I’m so excited to see the first produce getting ready for harvest, it’s almost time to start the yield table for this year. It rained a lot lately, for the benefit of squashes and cucumbers, the always thirsty plants. All the veggies are in bloom, and most of them have started bearing fruit.

It doesn’t seem to be a particularly favorable year for the eggplants, which lag behind their towering garden companions – the tomatoes, the peppers, the squashes, the beans. I had trouble finding them in the mish-mash of greenery in the vegetable bed and thought them gone, but they’re still there, shyly trying to catch up and very late to the season.

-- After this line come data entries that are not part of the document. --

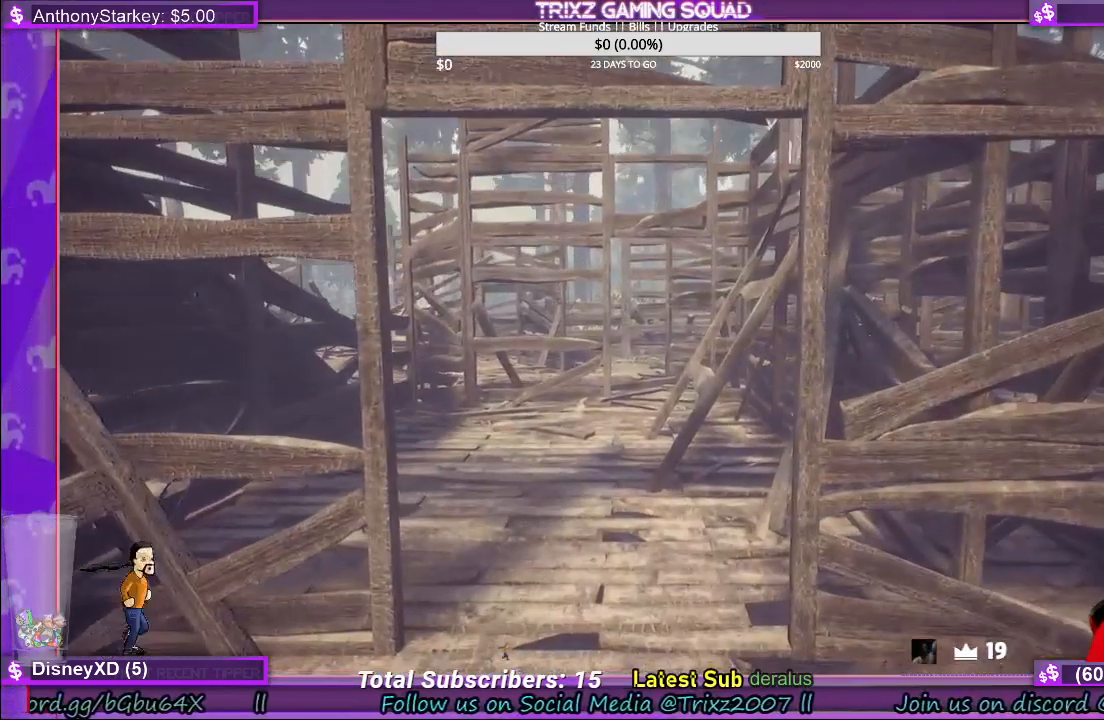
{"keys": [], "mouse": [], "events": []}
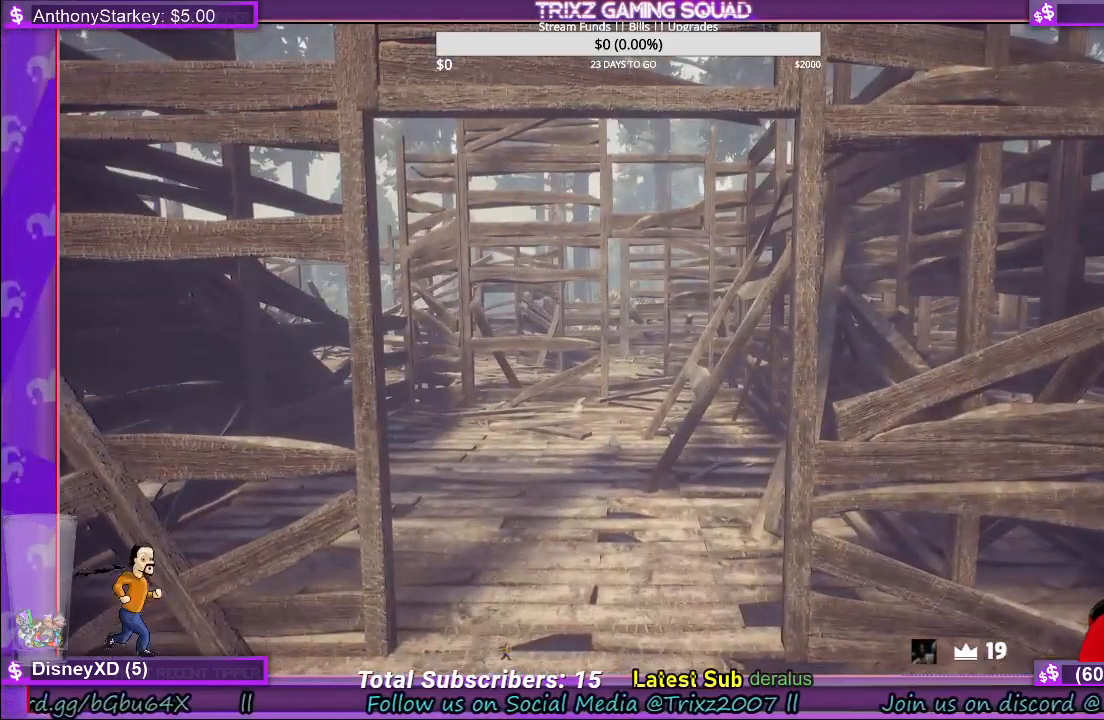
{"keys": [], "mouse": [], "events": []}
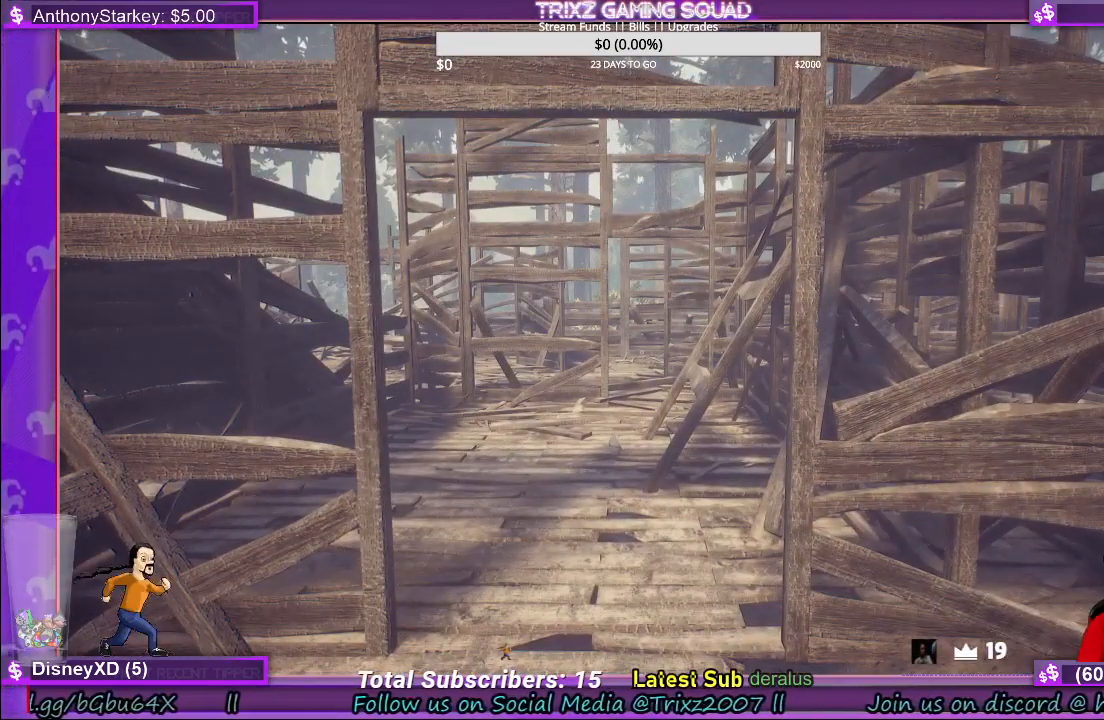
{"keys": [], "mouse": [], "events": []}
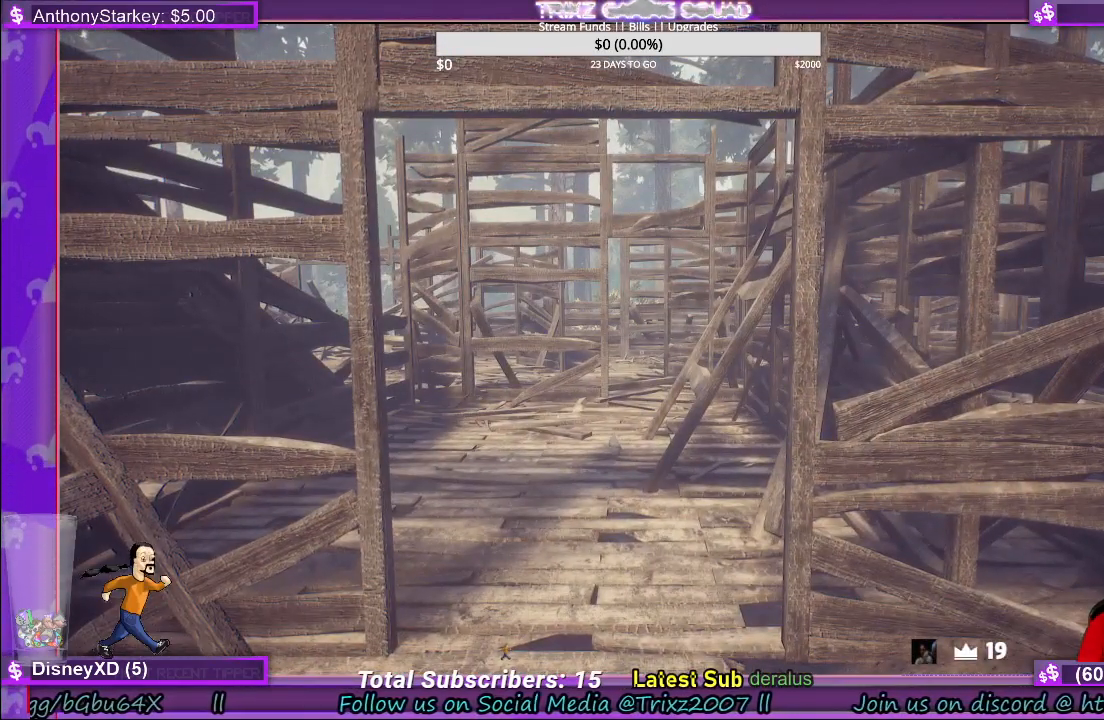
{"keys": [], "mouse": [], "events": []}
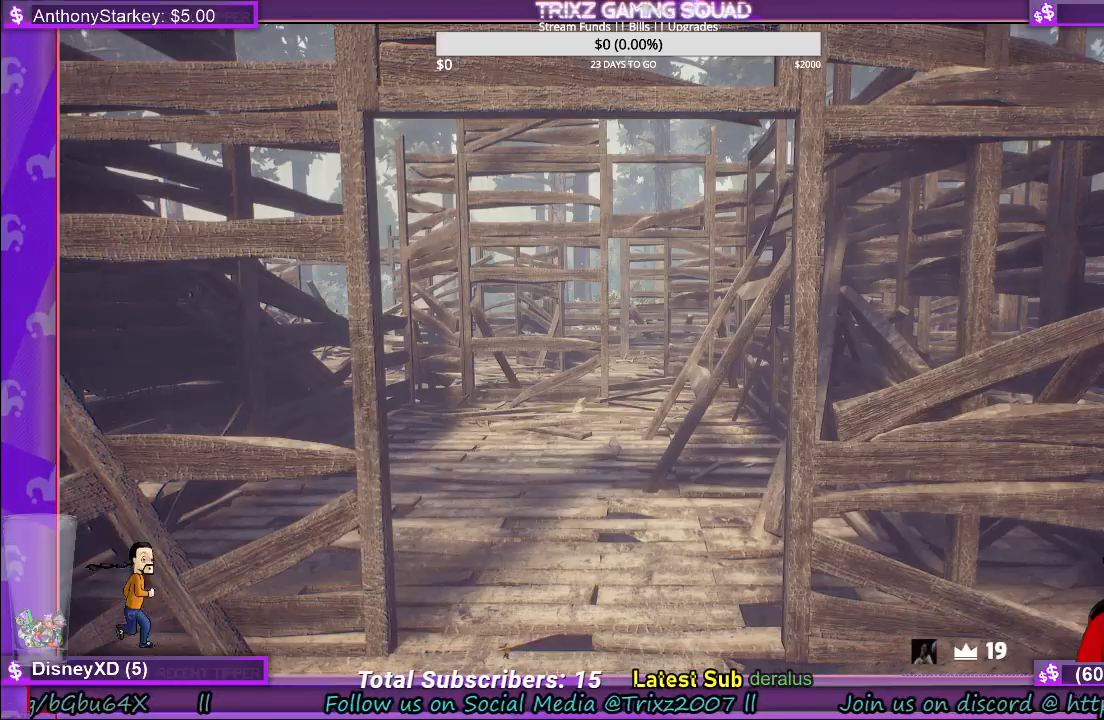
{"keys": [], "mouse": [], "events": []}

I finally got to use the soil tester I bought a couple of years ago, and to my complete shock I learned that the soil in my garden is perfect in every way, pH neutral and with exceptional fertility, which comes to prove that if at first you don’t succeed, you really should try and try again. I don’t know which of the soil improvements did it, whether it was the compost or the coffee grounds, or the organic fertilizer, or if nature just decided to like me more now than before. Everything grew twice the normal size and it’s covered in flowers.

Every spring, after cleaning is finished and the garden beds are prepared, I look at the barren, semi-frozen dirt and can’t imagine the abundance that will follow in a few short months. Today, when I stepped along the garden path I was literally engulfed in an exuberance of greenery, most of which is reaching to my waist in an eager and wild competition for the sun.